A LiDAR technology was used to assess the rasterstereography. The Spine 3D (Sensormedica, Rome, Italy) is a noninvasive 3D system that analyzes the spine in the three planes: sagittal, coronal, and transverse, with an excellent intra-day and inter-day reliability in almost all parameters41. A 3D camera embedded in the system evaluates the back with the time of flight method, with a resolution of 1920 × 1080 pixels and a frame rate of acquisition of 30 fps. A detailed explanation of all the parameters collected is reported in Table 4. The IR acquisitions were carried out according to the TISEM checklist42 to ensure the quality of thermal images and reduce bias. IR images were taken with FLIR E54 camera (Wilsonville, OR, USA) camera with a detector resolution of 320 × 240 pixels and thermal sensitivity < 0.04 °C. The camera was placed on a tripod, positioned 1.5 m away from the individual in a room with a temperature of 24 ± 2 °C and humidity of 50%; emissivity level was set at 0.98. Infrared thermography detects the radiance of a body; then, the algorithms present in these cameras convert the radiance into temperature values, thus providing the expression of the temperature of the body surface43. The participants were asked to rest for 15 min before the IR imaging was taken in order to allow for acclimatization. For both acquisitions, participants were instructed to stand upright with their back to the camera, arms by their side, without upper clothes, and buttocks slightly uncovered. For the rasterstereography acquisition, participants were instructed to place the heels on a line 110 cm from the camera, looking straight ahead. For the IRT acquisition, participants were instructed to stand upright with the arms slightly away from the trunk. The IRT camera was placed 150 cm away from the participant. Each of the thermograms was analyzed using FLIR Thermal Studio PRO software, version number: 1.9.38.0. The regions of interest were the left and right sides of the cervical, dorsal, and lumbar area, Fig. 4. We strictly followed the suggestion from the practical guide of Ammer and Ring44 to avoid possible bias in the study. Thermograms whose difference between the left and right side was > 0.3 °C were excluded45.
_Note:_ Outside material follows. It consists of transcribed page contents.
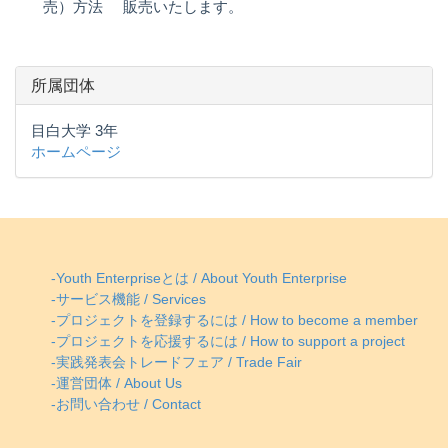
売）方法
販売いたします。
所属団体
目白大学 3年
ホームページ
-Youth Enterpriseとは / About Youth Enterprise
-サービス機能 / Services
-プロジェクトを登録するには / How to become a member
-プロジェクトを応援するには / How to support a project
-実践発表会トレードフェア / Trade Fair
-運営団体 / About Us
-お問い合わせ / Contact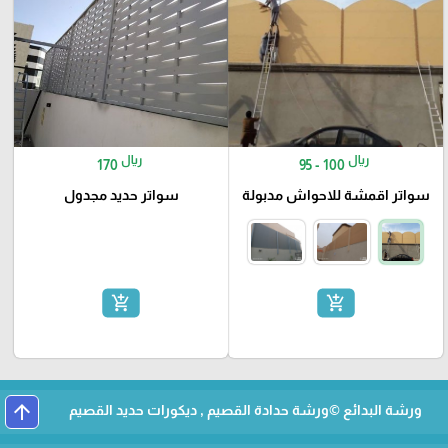
ريال
ريال
170
95 - 100
سواتر اقمشة للاحواش مدبولة
سواتر حديد مجدول
add_shopping_cart
add_shopping_cart
arrow_upward
ورشة البدائع ©ورشة حدادة القصيم , ديكورات حديد القصيم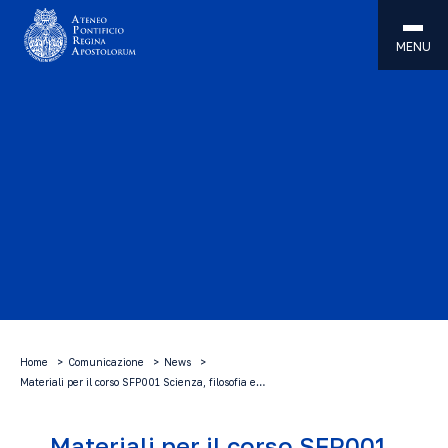
MENU
Home
Comunicazione
News
Materiali per il corso SFP001 Scienza, filosofia e…
Materiali per il corso SFP001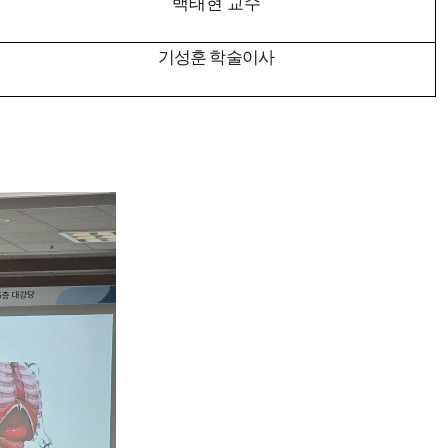
백태현 교수
기성훈 학술이사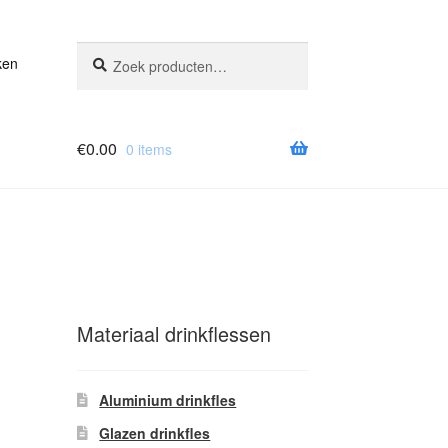
Zoeken
Zoeken
ken
naar:
€
0.00
0 items
Materiaal drinkflessen
Aluminium drinkfles
Glazen drinkfles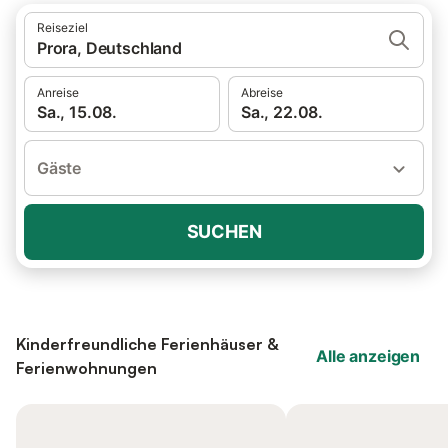
Reiseziel
Prora, Deutschland
Anreise
Abreise
Sa., 15.08.
Sa., 22.08.
Gäste
SUCHEN
Kinderfreundliche Ferienhäuser &
Alle anzeigen
Ferienwohnungen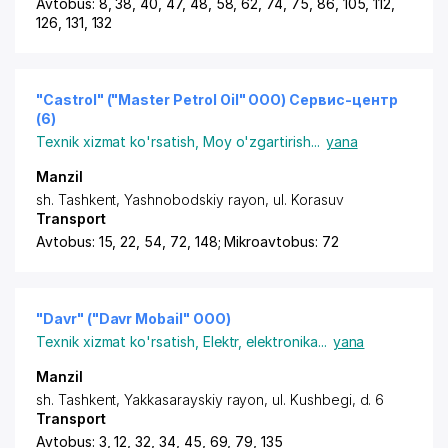
Avtobus: 8, 38, 40, 47, 48, 58, 62, 74, 75, 86, 105, 112,
126, 131, 132
"Castrol" ("Master Petrol Oil" ООО) Сервис-центр
(6)
Texnik xizmat ko'rsatish
,
Moy o'zgartirish
...
yana
Manzil
sh. Tashkent
,
Yashnobodskiy rayon
,
ul. Korasuv
Transport
Avtobus: 15, 22, 54, 72, 148; Mikroavtobus: 72
"Davr" ("Davr Mobail" ООО)
Texnik xizmat ko'rsatish
,
Elektr, elektronika
...
yana
Manzil
sh. Tashkent
,
Yakkasarayskiy rayon
,
ul. Kushbegi
, d. 6
Transport
Avtobus: 3, 12, 32, 34, 45, 69, 79, 135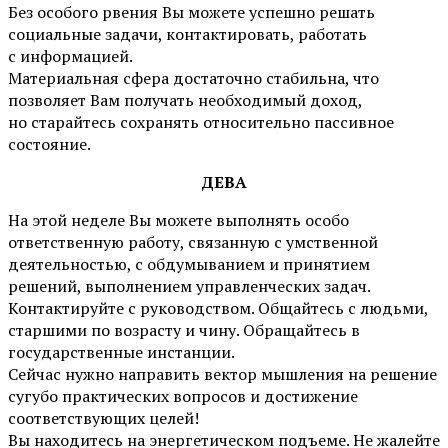
Без особого рвения Вы можете успешно решать
социальные задачи, контактировать, работать
с информацией.
Материальная сфера достаточно стабильна, что
позволяет Вам получать необходимый доход,
но старайтесь сохранять относительно пассивное
состояние.
ДЕВА
На этой неделе Вы можете выполнять особо
ответственную работу, связанную с умственной
деятельностью, с обдумыванием и принятием
решений, выполнением управленческих задач.
Контактируйте с руководством. Общайтесь с людьми,
старшими по возрасту и чину. Обращайтесь в
государственные инстанции.
Сейчас нужно направить вектор мышления на решение
сугубо практических вопросов и достижение
соответствующих целей!
Вы находитесь на энергетическом подъеме. Не жалейте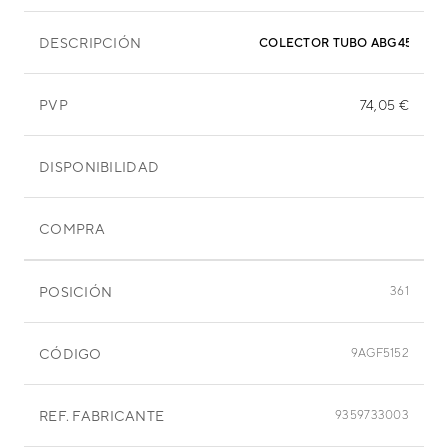
DESCRIPCIÓN
COLECTOR TUBO ABG45RBA
PVP
74,05 €
DISPONIBILIDAD
COMPRA
POSICIÓN
361
CÓDIGO
9AGF5152
REF. FABRICANTE
9359733003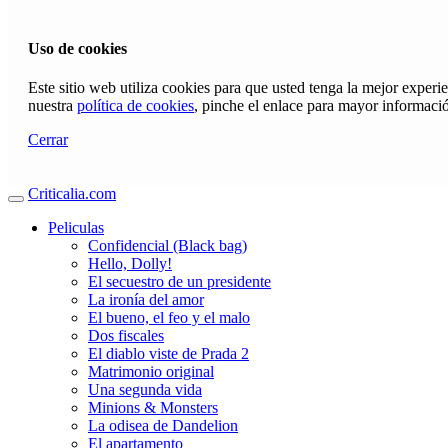
Uso de cookies
Este sitio web utiliza cookies para que usted tenga la mejor exper
nuestra
política de cookies
, pinche el enlace para mayor informaci
Cerrar
Criticalia.com
Peliculas
Confidencial (Black bag)
Hello, Dolly!
El secuestro de un presidente
La ironía del amor
El bueno, el feo y el malo
Dos fiscales
El diablo viste de Prada 2
Matrimonio original
Una segunda vida
Minions & Monsters
La odisea de Dandelion
El apartamento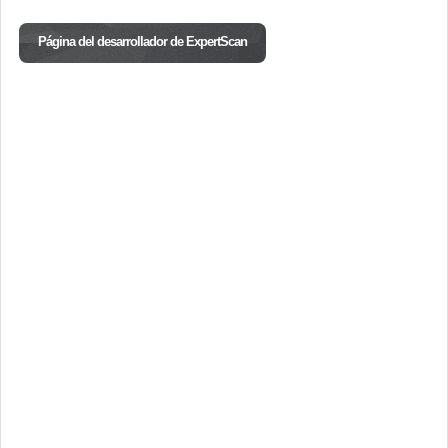
Página del desarrollador de ExpertScan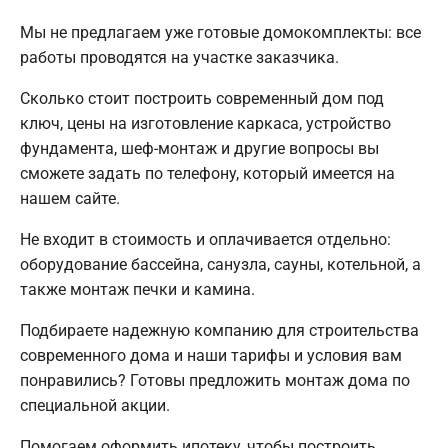
Мы не предлагаем уже готовые домокомплекты: все
работы проводятся на участке заказчика.
Сколько стоит построить современный дом под
ключ, цены на изготовление каркаса, устройство
фундамента, шеф-монтаж и другие вопросы вы
сможете задать по телефону, который имеется на
нашем сайте.
Не входит в стоимость и оплачивается отдельно:
оборудование бассейна, санузла, сауны, котельной, а
также монтаж печки и камина.
Подбираете надежную компанию для строительства
современного дома и наши тарифы и условия вам
понравились? Готовы предложить монтаж дома по
специальной акции.
Помогаем оформить ипотеку, чтобы построить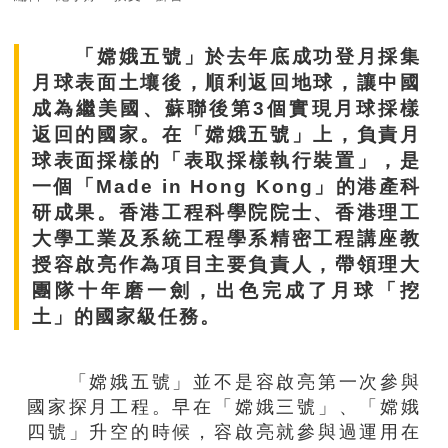
「嫦娥五號」
於去年底
成功登月採集
月球表面土壤後，順利返回地球，讓中國
成為繼美國、蘇聯後第
3
個
實現月球
採
樣
返回的國家
。在「嫦娥五號」上，負責月
球表面
採
樣的「表取
採
樣執行裝置」，是
一個「
Made in Hong Kong
」的港產科
研
成果。香港工程科學院院士、香港理工
大學工業及系統工程學系精密工程講座教
授容啟亮作為項目主要負責人，帶領理大
團隊十年磨一劍，出色完成了月球「挖
土」的國家級任務。
「嫦娥五號」並不是容啟亮第一次參與
國家探月工程。早在「嫦娥三號」、「嫦娥
四號」升空的時候，容啟亮就參與過運用在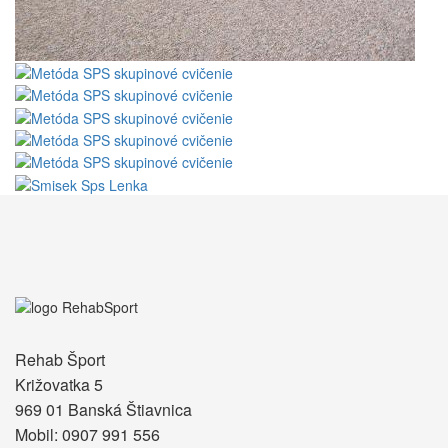
Rehab Šport
Križovatka 5
969 01 Banská Štiavnica
Mobil: 0907 991 556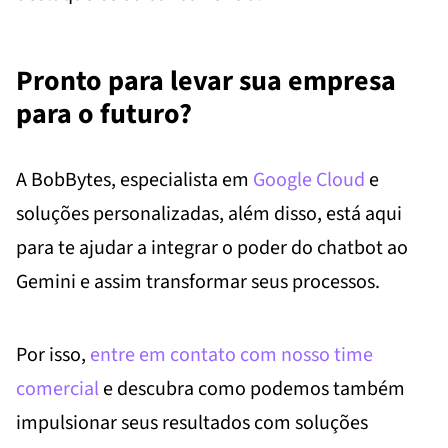
Pronto para levar sua empresa
para o futuro?
A BobBytes, especialista em
Google Cloud
e
soluções personalizadas, além disso, está aqui
para te ajudar a integrar o poder do chatbot ao
Gemini e assim transformar seus processos.
Por isso,
entre em contato com nosso time
comercial
e descubra como podemos também
impulsionar seus resultados com soluções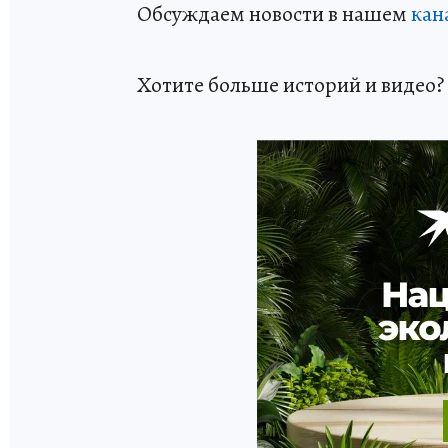
Обсуждаем новости в нашем
кан
Хотите больше историй и видео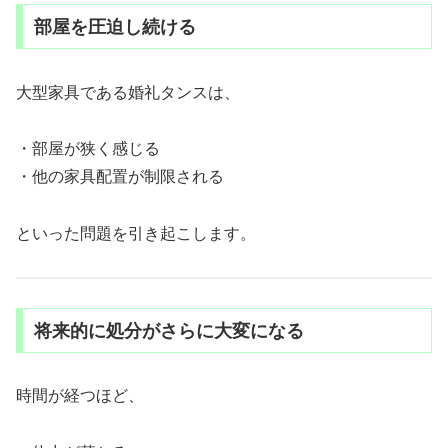
部屋を圧迫し続ける
大型家具である婚礼タンスは、
・部屋が狭く感じる
・他の家具配置が制限される
といった問題を引き起こします。
将来的に処分がさらに大変になる
時間が経つほど、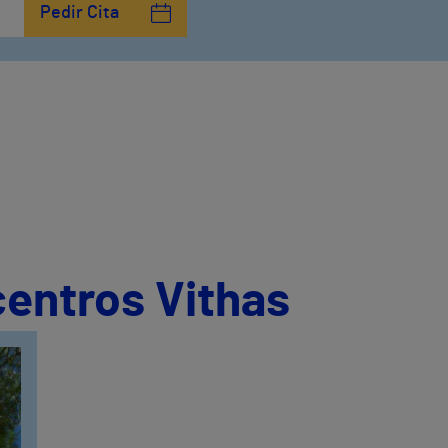
Pedir Cita
centros Vithas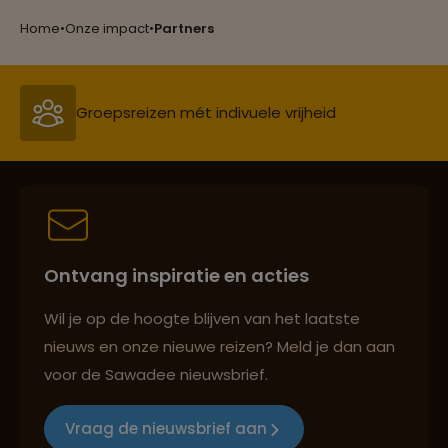
Reizen met oog voor mens, cultuur en milieu
Home
•
Onze impact
•
Partners
Groepsreizen mét indivuele vrijheid
Persoonlijk en deskundig reisadvies
Ontvang inspiratie en acties
Best beoordeelde reisroutes
Wil je op de hoogte blijven van het laatste
nieuws en onze nieuwe reizen? Meld je dan aan
voor de Sawadee nieuwsbrief.
Reizen met oog voor mens, cultuur en milieu
Vraag de nieuwsbrief aan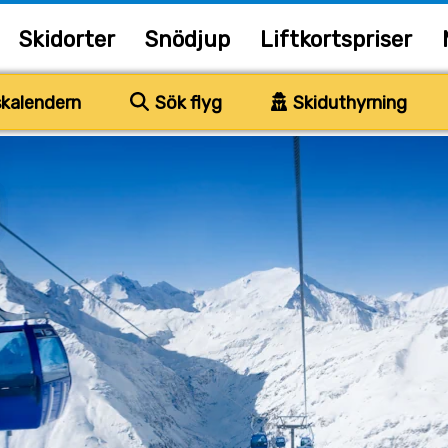
Skidorter
Snödjup
Liftkortspriser
kalendern
Sök flyg
Skiduthyrning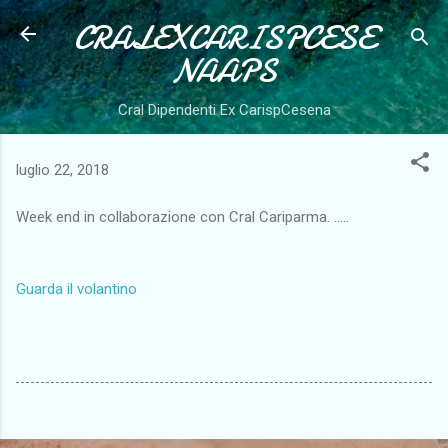
CRALEXCARISPCESE
Passa ai contenuti principali
NAAPS
Cral Dipendenti Ex CarispCesena
luglio 22, 2018
Week end in collaborazione con Cral Cariparma. .....
Guarda il volantino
Table 4 Description of rasterstereography parameters.
Figure 4
figure 4

Representation of IRT acquisition and polygon division of each back’s area. Numbers 1 and 2 represent the cervical area, numbers 3 and 4 the dorsal area, numbers 5 and 6 the lumbar area. Thermogram edited with the software Thermal Studio PRO, version number: 1.9.38.0.

Statistical analysis

The data analysis was conducted using R Project for Statistical Computing (Vienna, Austria). The Shapiro–Wilk test verified the normality distribution, the Student t-test and Mann–Whitney U were used to determine whether any significant difference was present between males and females for rasterstereography and IRT imaging. Cohen's effect size (d) identified significant differences between the groups. Pearson correlation coefficients (r) were calculated to estimate correlations between rasterstereography and the surface temperature of the selected regions of interest.

Informed consent

Informed consent was obtained from all subjects involved in the study.

Institutional review board statement

The study was conducted in accordance with the Declaration of Helsinki and approved by the Scientific Committee of the Research Center on Motor Activities (CRAM) (Protocol n.: CRAM-020-2021, 20 December 2021).